Architects design the built environment and are responsible for the health, safety, and welfare of the public. But architects also make things, work to improve public health, prepare for natural disasters, and advocate for climate change.
Architects, like doctors and lawyers, must be licensed, or registered, to practice. Every U.S. jurisdiction (50 states, the District of Columbia, Guam, the Northern Mariana Islands, Puerto Rico, and the U.S. Virgin Islands) requires licensure. And every jurisdiction has three requirements:
- Education. A NAAB-accredited professional degree is accepted by all jurisdictions and required by 35
- Experience. Licensure requires you to document real-world experience through the Architect Experience Program® (AXP®)
- Examination. Your knowledge and skills as a budding architect are assessed by the six-division Architect Registration Examination® (ARE®)
If you’re thinking about studying architecture, there are many resources available for you :
There are 181 NAAB-accredited and candidate programs at 144 institutions from which to choose. As you begin to investigate architecture programs, keep in mind there are three paths to obtaining a NAAB-accredited, professional architecture degree:
- Obtain a Bachelor of Architecture (B.Arch.) degree, which is a five-year, professional undergraduate degree. This is different than a four-year pre-professional degree in architecture, such as a Bachelor of Science in Architecture.

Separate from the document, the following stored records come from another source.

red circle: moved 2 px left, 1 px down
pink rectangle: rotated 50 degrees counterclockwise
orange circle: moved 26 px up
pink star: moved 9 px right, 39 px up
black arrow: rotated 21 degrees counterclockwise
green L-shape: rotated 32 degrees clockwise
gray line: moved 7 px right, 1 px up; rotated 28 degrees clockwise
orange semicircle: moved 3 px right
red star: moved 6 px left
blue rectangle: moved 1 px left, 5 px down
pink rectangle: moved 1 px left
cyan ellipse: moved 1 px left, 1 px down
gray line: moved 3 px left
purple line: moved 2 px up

- Obtain a Master of Architecture (M.Arch.) degree:
- If you want to study architecture at a 4-year pre-professional degree program, most M.Arch. programs will take two-years to complete.
- If you want to study, or have already obtained, a degree in any non-architecture subject, most M.Arch. programs will take three-years to complete.
- Certain programs offer a 5-year, Single-Institution M.Arch. degree.
- Obtain a Doctor of Architecture (D.Arch.) degree. Currently the University of Hawai’I at Mānoa offers the only accredited D.Arch.